[Opening Recorded data section]

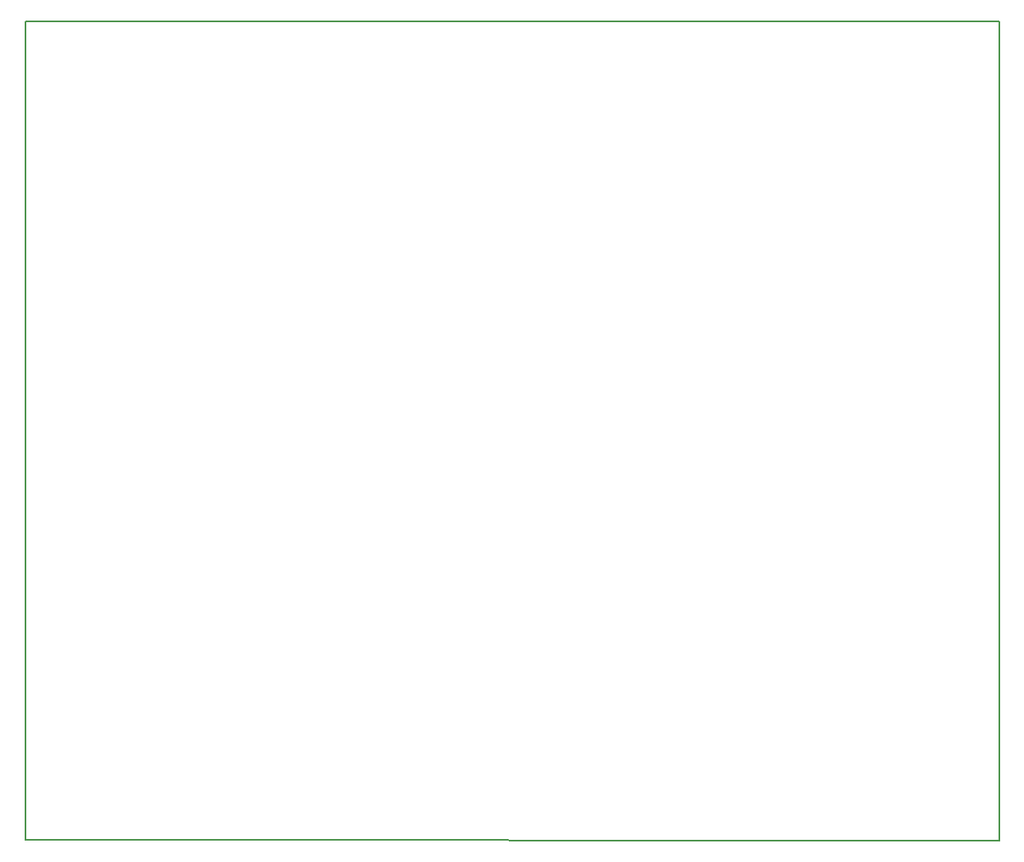
<source format=gbr>
G04 #@! TF.GenerationSoftware,KiCad,Pcbnew,(5.1.5)-3*
G04 #@! TF.CreationDate,2020-07-08T10:01:23+02:00*
G04 #@! TF.ProjectId,SBIO3,5342494f-332e-46b6-9963-61645f706362,rev?*
G04 #@! TF.SameCoordinates,Original*
G04 #@! TF.FileFunction,Other,User*
%FSLAX46Y46*%
G04 Gerber Fmt 4.6, Leading zero omitted, Abs format (unit mm)*
G04 Created by KiCad (PCBNEW (5.1.5)-3) date 2020-07-08 10:01:23*
%MOMM*%
%LPD*%
G04 APERTURE LIST*
%ADD10C,0.150000*%
G04 APERTURE END LIST*
D10*
X73025000Y-132015000D02*
X73025000Y-131445000D01*
X173355000Y-132080000D02*
X173355000Y-128905000D01*
X73025000Y-128905000D02*
X73025000Y-131445000D01*
X73025000Y-55880000D02*
X73025000Y-128905000D01*
X73025000Y-50165000D02*
X73025000Y-55880000D01*
X73025000Y-47625000D02*
X73025000Y-50165000D01*
X75565000Y-47625000D02*
X73025000Y-47625000D01*
X144145000Y-47625000D02*
X75565000Y-47625000D01*
X170815000Y-47625000D02*
X144145000Y-47625000D01*
X173355000Y-47625000D02*
X170815000Y-47625000D01*
X173355000Y-50165000D02*
X173355000Y-47625000D01*
X173355000Y-128905000D02*
X173355000Y-50165000D01*
X73025000Y-132015000D02*
X173355000Y-132080000D01*
M02*

</source>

[Closing Recorded data section]

> Required action:
Pictures are to be left out, while the records are copied word for word.

> Expected answer:
<source format=gbr>
G04 #@! TF.GenerationSoftware,KiCad,Pcbnew,(5.1.5)-3*
G04 #@! TF.CreationDate,2020-07-08T10:01:23+02:00*
G04 #@! TF.ProjectId,SBIO3,5342494f-332e-46b6-9963-61645f706362,rev?*
G04 #@! TF.SameCoordinates,Original*
G04 #@! TF.FileFunction,Other,User*
%FSLAX46Y46*%
G04 Gerber Fmt 4.6, Leading zero omitted, Abs format (unit mm)*
G04 Created by KiCad (PCBNEW (5.1.5)-3) date 2020-07-08 10:01:23*
%MOMM*%
%LPD*%
G04 APERTURE LIST*
%ADD10C,0.150000*%
G04 APERTURE END LIST*
D10*
X73025000Y-132015000D02*
X73025000Y-131445000D01*
X173355000Y-132080000D02*
X173355000Y-128905000D01*
X73025000Y-128905000D02*
X73025000Y-131445000D01*
X73025000Y-55880000D02*
X73025000Y-128905000D01*
X73025000Y-50165000D02*
X73025000Y-55880000D01*
X73025000Y-47625000D02*
X73025000Y-50165000D01*
X75565000Y-47625000D02*
X73025000Y-47625000D01*
X144145000Y-47625000D02*
X75565000Y-47625000D01*
X170815000Y-47625000D02*
X144145000Y-47625000D01*
X173355000Y-47625000D02*
X170815000Y-47625000D01*
X173355000Y-50165000D02*
X173355000Y-47625000D01*
X173355000Y-128905000D02*
X173355000Y-50165000D01*
X73025000Y-132015000D02*
X173355000Y-132080000D01*
M02*

</source>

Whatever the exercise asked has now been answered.